Hawaiian monk seal dies during treatment at mammal center

  • U.S. Coast Guard/ Courtesy Hawai‘i Marine Animal Response file An adult female seal, known as Pohaku, sleeps on an unidentified beach.

HONOLULU (AP) — A Hawaiian monk seal has died from a parasitic disease while in treatment at a marine center, an official said.

The 13-year-old female named Pohaku died last week at the Marine Mammal Center’s Ke Kai Ola facility in Kailua-Kona, Hawaii Public Radio reported Tuesday.


Pohaku was taken earlier this year to a National Oceanic and Atmospheric Administration facility in Honolulu after displaying signs of distress at a lagoon.

The seal was found to have toxoplasmosis, a disease caused by parasites found in cat feces.

“For Hawaiian monk seals, this disease presents itself in a very aggressive way,” said Michelle Barbieri, head of NOAA’s Hawaiian Monk Seal Research Program.

Many seals with toxoplasmosis die before treatment or shortly after transfer to a facility, Barbieri said.

NOAA officials stabilized Pohaku during the initial days of the infection before transferring her to Hawaii island.

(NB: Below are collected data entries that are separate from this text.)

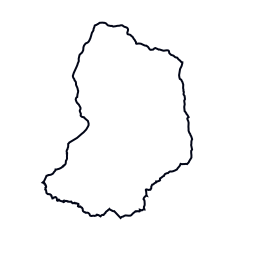 Sinaia, Prahova, Romania, rotated 289°
{"feature_id": "2599482B70025461021412", "entity_name": "Sinaia", "entity_type": "district", "adm_level": 2, "iso_a3": "ROU", "parent_name": "Romania", "parent_adm1": "Prahova", "projection": "natural_earth1", "projection_center": [25.544, 45.343], "detail": "fine", "context": "isolated", "style": "outline", "palette": "ink", "viewbox_px": 256, "rotation_deg": 289, "n_neighbors": 0, "source": "geoboundaries", "source_scale": "gbopen_adm2", "svg_char_len": 5629}
<svg xmlns="http://www.w3.org/2000/svg" viewBox="0 0 256 256"><g transform="rotate(289 128 128)"><path d="M207.8,158.0L207.6,157.3L207.9,156.8L207.9,156.5L208.7,155.4L208.7,154.9L209.1,154.2L209.4,153.2L209.9,152.6L210.1,152.2L210.5,151.7L210.3,149.9L210.5,149.0L211.2,147.5L211.2,144.9L212.1,142.9L212.5,142.5L213.8,141.8L214.3,141.3L214.4,140.8L214.4,140.5L214.0,139.1L212.8,136.8L212.6,136.2L212.5,132.2L212.1,131.4L212.3,130.6L212.5,127.8L211.8,127.0L210.3,126.2L209.3,124.0L209.3,123.4L209.6,122.7L211.2,120.5L211.8,118.5L211.5,117.5L211.5,116.3L211.9,112.8L211.5,111.0L211.1,110.0L210.5,108.9L210.4,108.4L210.6,108.1L212.0,107.4L212.6,106.5L213.6,105.5L213.9,104.8L215.8,102.5L216.0,101.4L216.6,100.4L216.8,99.8L216.6,97.2L216.8,96.9L217.8,96.3L220.1,96.2L221.1,96.0L221.8,95.5L222.2,95.0L222.5,94.3L222.6,92.7L222.5,91.9L222.7,90.7L223.2,89.3L222.9,88.0L221.9,86.5L221.1,84.6L220.0,82.8L219.1,80.9L219.3,79.5L218.9,78.7L218.5,75.8L218.8,74.9L219.7,73.2L219.8,72.3L219.8,71.5L219.5,70.8L219.5,70.3L219.0,68.8L218.2,66.9L216.8,66.0L216.3,65.4L215.2,64.6L214.7,63.8L214.1,63.2L213.8,63.2L212.8,63.3L210.3,63.2L209.3,63.5L208.3,63.4L206.3,62.9L203.2,63.1L200.3,63.2L199.3,63.0L199.0,63.1L196.9,62.7L195.6,62.0L194.1,60.4L191.7,59.6L189.8,59.6L187.1,60.3L186.6,60.3L184.4,60.0L182.1,58.7L181.2,58.4L177.5,58.8L175.4,59.6L174.8,59.7L172.9,59.5L171.3,59.6L169.5,59.5L162.3,58.8L159.2,58.9L158.1,59.6L157.3,60.4L156.7,61.3L155.6,62.0L155.0,63.1L154.6,63.6L153.1,64.4L152.4,64.6L152.1,64.7L151.2,65.4L149.8,66.8L148.7,67.6L147.6,68.2L146.9,68.8L145.6,69.1L143.2,69.3L140.7,69.9L140.2,69.4L139.6,69.2L138.3,69.2L137.7,69.4L136.3,70.5L135.5,71.3L135.1,71.8L134.9,72.5L134.5,72.9L134.2,73.8L131.8,76.4L130.6,76.9L129.1,76.7L128.5,76.8L127.9,77.2L126.1,78.8L124.3,79.2L124.0,79.6L123.6,80.5L123.6,81.7L123.8,82.4L123.8,83.0L123.6,83.4L123.3,83.5L121.6,87.8L119.4,89.3L117.8,89.8L116.5,89.7L113.0,89.0L109.4,87.4L107.5,86.2L102.1,83.1L95.1,77.2L94.7,77.2L93.5,76.6L92.2,77.1L90.4,77.6L89.1,77.5L88.3,77.7L87.3,77.4L86.1,77.5L85.1,78.0L84.7,78.5L84.3,78.7L84.1,78.7L83.6,78.5L82.9,79.1L81.3,79.5L79.2,80.3L78.0,80.3L76.8,80.0L74.3,80.6L73.6,80.6L73.2,80.5L72.5,80.2L72.4,80.0L70.6,79.3L70.2,79.0L70.1,78.8L70.3,78.7L69.0,78.1L67.2,76.4L65.4,73.8L65.1,73.3L65.1,73.0L64.2,73.1L63.4,72.9L62.7,72.5L60.5,71.9L59.3,70.9L58.6,70.1L57.7,68.4L57.6,67.9L57.1,67.7L56.7,67.3L56.3,66.5L54.5,66.4L50.8,66.0L50.3,65.9L48.6,65.0L48.5,66.5L48.1,66.8L48.1,67.0L48.5,67.2L47.8,68.1L47.2,68.3L47.2,68.7L47.1,68.9L45.7,69.8L45.3,69.8L44.8,69.3L43.8,69.8L43.0,69.7L42.9,69.8L43.1,70.2L42.1,71.0L40.1,72.0L39.5,73.3L39.4,73.7L39.5,74.2L39.8,74.7L39.7,75.4L39.9,75.9L39.6,77.0L39.1,77.7L38.5,77.8L38.2,78.1L37.6,79.0L36.8,79.4L36.9,79.8L38.0,80.3L38.2,80.9L38.8,81.4L39.1,81.9L39.0,82.5L38.6,83.2L37.5,84.0L37.3,84.4L36.4,84.5L36.3,85.2L36.5,85.4L36.8,85.3L37.4,85.3L37.6,85.5L37.8,86.0L37.6,86.3L37.0,86.5L37.2,87.3L37.1,88.3L37.2,89.4L37.1,90.1L37.3,90.5L38.0,90.6L38.2,90.8L37.4,91.1L37.1,91.3L37.5,91.8L38.3,92.2L38.9,93.0L38.8,93.5L39.1,94.2L38.8,94.9L39.1,95.3L39.0,95.7L39.0,96.2L39.6,97.5L39.9,98.3L39.2,98.9L39.1,99.6L39.2,99.8L38.9,100.4L39.2,100.9L40.0,102.0L39.9,102.3L39.5,102.3L39.5,102.7L40.1,103.9L39.9,104.3L40.0,104.9L40.1,105.8L39.9,106.0L39.4,106.1L38.7,105.9L38.4,106.1L37.7,106.2L37.7,106.3L37.9,106.5L37.6,106.9L37.5,107.4L38.0,107.7L38.3,108.5L38.0,108.8L37.8,109.8L37.6,110.0L37.6,110.5L36.6,111.6L35.7,111.9L34.8,112.5L34.2,114.3L34.2,114.7L34.4,115.2L34.1,115.7L34.7,117.1L34.8,118.0L34.2,119.5L32.9,120.6L32.8,121.1L32.9,122.1L33.6,123.4L33.9,124.3L34.0,125.1L34.3,125.5L34.9,126.4L35.2,126.6L35.8,126.6L36.0,127.0L35.8,127.6L36.1,128.6L35.7,129.7L35.5,130.8L36.6,131.2L37.3,131.8L37.6,132.3L37.8,133.2L39.4,133.7L39.7,134.0L40.3,134.1L40.4,134.3L41.4,134.4L42.3,134.9L43.2,135.6L44.0,135.9L44.7,136.5L45.2,136.7L44.9,137.0L45.1,137.7L44.8,138.5L44.8,139.5L44.5,140.1L44.6,141.5L44.9,142.0L40.5,150.3L41.7,150.8L42.4,151.7L42.9,152.5L43.8,153.1L44.6,154.3L45.3,157.2L46.0,158.9L46.7,159.5L48.9,160.5L51.1,161.9L51.4,162.2L51.5,162.5L51.8,162.4L52.4,163.8L52.4,164.4L52.7,164.8L52.7,165.7L53.1,166.2L53.6,166.3L54.6,165.8L54.6,167.9L55.9,168.9L56.3,170.1L57.7,169.1L58.3,168.8L58.9,168.7L60.0,168.9L61.4,168.6L64.1,167.5L65.0,167.0L65.7,165.9L66.0,165.8L66.9,165.8L68.3,166.2L69.6,166.9L70.1,167.6L70.1,167.8L70.5,167.4L70.9,167.1L73.6,166.0L75.2,165.0L75.6,165.0L76.0,165.6L76.1,167.6L76.4,168.1L76.7,168.4L76.7,169.0L77.0,169.3L78.6,169.6L80.1,169.1L82.3,169.3L83.0,170.3L84.5,171.1L85.8,172.4L86.6,172.0L87.2,173.4L88.1,174.6L88.8,175.2L89.2,175.3L89.7,174.9L90.3,174.9L90.7,174.7L91.9,175.7L93.7,176.8L94.3,177.6L95.3,177.6L96.7,178.1L98.0,179.6L98.4,180.5L99.6,181.1L100.4,181.7L100.7,182.1L100.8,182.8L101.2,183.7L101.8,184.7L103.1,186.2L104.8,187.8L105.9,188.0L108.9,189.2L111.2,189.4L111.3,190.5L112.3,193.1L113.0,194.6L113.1,195.6L115.3,196.6L116.6,196.7L120.6,197.6L123.0,196.8L124.9,195.9L126.9,195.2L128.5,195.6L132.5,193.2L133.5,193.1L136.0,192.3L137.5,192.2L138.3,192.3L140.8,190.4L141.5,189.5L142.6,188.7L143.4,187.6L144.8,186.4L145.3,186.1L147.8,185.2L148.6,184.8L152.7,183.6L154.3,182.6L155.4,181.5L156.2,181.0L156.6,181.0L158.0,181.8L159.8,179.7L160.4,178.6L161.0,178.2L161.4,177.5L162.0,176.9L162.3,176.1L162.5,176.0L166.2,174.3L168.9,173.9L172.0,172.3L172.5,172.3L173.6,172.5L174.2,172.3L176.8,171.0L177.7,169.7L178.1,169.5L180.2,169.1L180.6,168.8L181.0,168.3L182.0,168.1L183.7,167.1L187.0,166.1L189.4,164.3L190.1,163.4L190.9,162.7L191.1,162.2L191.3,161.0L192.6,160.1L194.6,159.1L200.3,158.1L201.3,158.1L203.2,158.4L204.1,158.5L206.9,158.3L207.8,158.0Z" fill="none" stroke="#020617" stroke-width="2"/></g></svg>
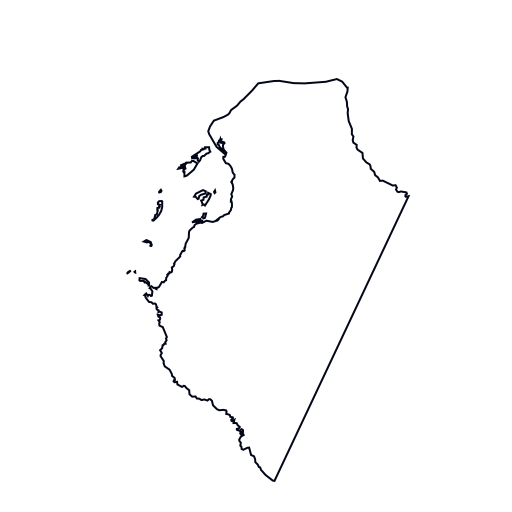 outline of Patagones, Buenos Aires, Argentina, rotated 206°
{"feature_id": "61730980B24175536898784", "entity_name": "Patagones", "entity_type": "district", "adm_level": 2, "iso_a3": "ARG", "parent_name": "Argentina", "parent_adm1": "Buenos Aires", "projection": "orthographic", "projection_center": [-62.373, -40.182], "detail": "fine", "context": "isolated", "style": "outline", "palette": "ink", "viewbox_px": 512, "rotation_deg": 206, "n_neighbors": 0, "source": "geoboundaries", "source_scale": "gbopen_adm2", "svg_char_len": 6143}
<svg xmlns="http://www.w3.org/2000/svg" viewBox="0 0 512 512"><g transform="rotate(206 256 256)"><path d="M140.8,62.0L145.1,376.6L147.3,374.9L147.9,375.1L148.4,376.3L147.6,378.1L148.7,379.1L154.1,377.5L155.6,376.0L157.1,375.8L159.3,377.1L159.4,379.2L161.6,380.8L163.9,379.3L175.2,379.3L177.5,377.8L180.8,380.1L184.4,380.9L186.6,383.4L191.1,384.7L192.6,387.1L194.1,388.2L197.8,388.5L202.6,390.5L205.5,395.3L211.3,396.1L213.2,397.5L214.2,400.0L218.2,400.6L219.9,402.6L220.8,406.1L223.2,407.4L225.5,412.3L231.8,417.9L236.2,424.5L237.7,428.4L239.6,430.3L241.9,434.4L245.2,437.9L245.9,443.8L247.3,447.4L247.7,447.1L255.0,450.5L260.9,450.5L269.6,443.2L287.9,432.5L297.9,427.9L311.9,423.6L316.8,421.0L328.6,412.9L329.7,412.1L332.0,403.1L335.9,391.6L337.7,387.9L338.9,382.9L342.4,376.2L342.5,372.8L343.2,370.7L346.1,366.7L353.2,359.2L354.1,352.3L353.6,347.2L351.5,345.0L339.3,336.8L328.3,333.9L328.6,335.9L336.2,337.9L338.1,339.5L339.3,339.5L340.0,340.8L339.3,342.5L339.8,343.6L339.2,344.5L339.3,345.4L338.7,344.6L338.8,345.7L338.1,345.8L338.1,344.5L338.6,343.7L337.8,342.8L338.1,342.2L336.2,342.7L336.2,343.9L334.5,344.2L333.8,343.7L334.4,341.7L333.8,340.1L331.9,337.6L327.9,335.9L327.4,332.5L327.6,331.3L328.8,330.8L328.0,329.0L323.8,326.2L321.2,326.8L318.6,325.8L315.9,323.9L313.4,320.7L310.9,319.6L309.7,316.9L310.4,315.4L310.6,313.2L310.1,312.2L310.6,311.6L308.4,310.2L306.1,306.9L305.5,304.8L305.3,300.8L303.5,299.0L303.4,296.1L302.4,293.8L301.8,294.2L300.5,292.4L299.1,289.4L299.3,288.4L298.7,286.2L299.3,283.2L298.9,282.4L302.5,278.9L303.1,277.2L305.0,275.4L306.8,271.7L305.9,271.9L306.2,271.0L309.9,267.6L316.0,266.0L318.5,262.7L319.1,262.9L319.2,262.0L320.6,261.6L323.8,258.9L324.8,256.5L324.4,254.9L325.4,253.7L326.8,249.8L326.8,248.4L324.4,242.8L324.6,236.1L323.9,234.1L323.8,232.0L323.4,232.1L323.4,230.9L322.6,229.9L323.0,228.7L324.2,228.5L324.4,227.5L324.6,223.6L323.9,222.3L326.0,216.4L326.3,213.2L325.7,212.9L325.5,210.8L326.6,208.8L325.1,206.6L324.9,205.2L324.3,205.7L325.5,203.6L326.6,203.6L326.4,202.8L327.1,201.8L326.7,201.4L327.5,200.3L326.8,199.7L327.1,196.9L326.2,194.8L327.0,193.8L327.4,191.9L329.2,191.4L329.6,185.8L331.3,183.2L331.0,182.6L331.6,182.6L331.6,183.8L334.1,182.4L336.8,183.0L337.6,181.8L337.5,180.4L336.3,180.4L333.6,178.8L332.2,174.7L332.9,174.0L334.5,174.5L335.7,173.9L335.7,172.7L338.3,174.2L339.2,171.8L338.3,171.8L336.8,170.2L332.0,167.8L329.6,168.6L327.7,167.9L326.0,169.0L324.6,168.7L323.3,166.9L322.3,166.6L322.7,165.6L321.7,164.5L319.7,164.4L319.1,162.8L318.4,163.7L316.0,163.9L315.0,161.9L315.8,161.0L318.5,160.1L317.1,158.7L315.6,158.8L314.8,158.1L314.5,156.4L315.5,155.4L313.5,154.3L313.4,152.9L312.3,151.1L308.6,151.2L300.6,144.1L300.7,142.4L299.4,141.0L299.8,138.8L298.8,137.5L300.0,136.9L300.1,135.4L300.8,134.9L299.9,131.9L300.9,129.3L298.1,127.5L298.3,125.2L297.9,124.2L292.8,121.1L292.1,119.2L289.7,116.8L283.8,115.9L280.0,113.1L278.8,111.4L275.8,110.8L274.5,109.1L275.3,108.3L275.1,107.2L273.9,106.8L271.8,108.3L270.3,106.1L265.1,105.9L264.0,107.7L262.8,107.9L260.7,106.8L257.2,106.1L255.2,102.6L251.7,101.6L248.8,103.2L246.7,102.0L244.3,102.9L241.9,102.6L239.5,104.4L236.3,104.8L235.5,106.7L234.2,107.2L232.2,106.6L229.1,102.9L223.9,101.2L221.3,101.3L217.9,103.4L215.2,104.1L214.3,103.4L213.5,101.0L211.1,101.6L209.7,101.5L208.6,100.2L206.1,100.8L205.6,100.0L206.5,98.1L205.8,97.1L204.8,97.2L203.6,99.2L202.9,96.0L200.2,97.3L198.3,95.9L195.6,95.2L195.8,93.6L197.4,92.2L197.0,91.4L193.9,91.7L193.2,94.0L191.5,93.9L190.6,92.3L192.7,91.0L192.4,89.6L191.3,89.2L189.9,90.7L188.6,89.7L190.4,87.2L190.6,83.6L190.0,82.6L187.7,81.4L187.0,78.7L185.7,78.3L184.2,76.2L182.5,76.3L179.7,79.8L178.2,80.8L173.2,75.0L170.0,75.1L167.8,73.1L166.2,70.4L163.0,69.3L160.9,67.6L159.6,67.8L157.6,65.9L151.2,63.3L142.5,61.5L140.8,62.0ZM357.3,300.4L355.2,296.2L353.4,297.9L349.7,306.4L349.2,313.5L353.9,314.0L355.3,313.2L355.7,311.4L358.7,309.8L359.7,307.5L359.8,305.4L360.7,303.3L359.9,302.8L358.8,303.5L359.6,304.8L359.4,305.6L358.0,303.8L357.2,304.3L359.0,302.1L358.4,300.0L357.5,299.5L357.4,300.7L356.7,300.8L357.3,300.4ZM353.3,318.9L351.0,318.3L350.3,316.4L348.7,315.7L348.2,317.5L348.5,320.9L347.7,322.5L346.5,323.2L345.4,326.3L344.1,327.3L342.8,329.7L344.3,330.8L345.9,333.2L349.4,331.4L348.6,330.3L350.9,329.1L350.2,328.6L351.9,327.2L352.0,325.6L356.4,318.3L355.5,318.3L353.3,320.6L352.9,320.1L353.3,318.9ZM364.3,254.1L363.4,249.8L364.5,248.8L363.7,244.6L364.9,242.8L364.6,242.5L363.6,242.9L362.1,247.0L361.3,249.8L360.9,254.6L361.7,258.7L364.2,263.9L364.8,264.1L367.1,262.8L367.6,261.0L366.8,259.5L364.8,259.9L364.8,258.0L364.2,258.1L364.1,257.0L365.7,255.9L364.9,254.1L364.3,254.1ZM326.6,279.2L326.5,278.4L325.5,279.4L324.0,279.0L323.1,286.3L323.3,290.7L323.8,291.8L326.7,291.8L326.0,290.3L326.9,289.2L326.4,287.7L328.7,285.7L327.9,283.4L329.6,281.8L326.6,279.2ZM336.2,282.8L333.3,281.6L332.7,282.3L333.3,285.1L332.3,286.8L328.7,290.3L329.5,292.1L332.5,292.0L337.3,285.8L337.7,282.2L336.2,282.8ZM340.2,183.3L339.7,182.5L339.3,183.0L340.6,185.3L345.2,186.9L350.9,185.1L350.2,183.1L349.3,182.8L345.9,184.4L344.7,183.5L344.4,184.1L340.2,183.3ZM356.1,218.5L354.5,219.1L354.5,220.2L356.8,222.4L361.5,222.3L363.1,219.8L360.2,220.3L357.8,221.9L355.3,220.5L355.2,219.4L356.1,218.5ZM319.5,272.3L321.7,271.1L321.1,268.8L321.6,267.2L319.5,266.9L318.6,268.0L319.5,272.3ZM322.3,264.8L325.8,262.4L328.2,258.2L324.2,261.2L323.7,262.3L321.8,264.1L322.3,264.8ZM357.0,316.9L356.2,315.8L355.0,316.9L354.5,316.6L352.9,317.5L356.1,318.0L357.0,316.9ZM361.6,306.6L363.2,304.7L362.6,304.1L361.7,304.3L361.8,305.4L361.1,304.3L360.5,304.9L361.6,306.6ZM370.5,273.8L371.2,271.4L370.7,270.0L370.6,271.3L369.6,271.7L369.5,273.1L370.5,273.8ZM319.1,264.5L320.8,263.8L322.3,260.8L319.6,262.9L319.8,263.8L319.1,264.5ZM320.8,294.4L320.4,295.4L321.6,296.9L321.8,295.2L320.8,294.4ZM363.0,302.6L363.9,302.0L364.1,300.4L361.9,302.1L363.0,302.6ZM321.7,263.8L323.5,262.2L324.0,261.1L322.3,262.2L321.7,263.8ZM360.4,307.7L360.9,306.6L360.3,305.3L360.0,305.6L360.4,307.7ZM362.3,188.0L363.9,185.5L364.3,183.3L362.5,187.0L362.3,188.0ZM358.3,188.5L357.9,188.2L357.3,188.2L357.9,189.2L358.3,188.5Z" fill="none" stroke="#020617" stroke-width="2"/></g></svg>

She was attended by staff at the center for 10 weeks, the longest period of treatment for a monk seal with the disease.

Treatment of monk seals with toxoplasmosis is expensive and labor intensive, including administering medicine orally, Barbieri said.

“For a 500-pound animal, it’s quite challenging,” Barbieri said. “Especially when it’s a seal that’s not swimming normally, not moving normally and is not eating on her own.”


Losing female monk seals to the disease has a great impact on the survival of the species. Pohaku had seven pups throughout her life and researchers expected her to raise more pups for several years, Barbieri said.

“We need to find solutions that get the parasite out of the environment and reduce the potential for that parasite to continue to be introduced into our ecosystem,” she said.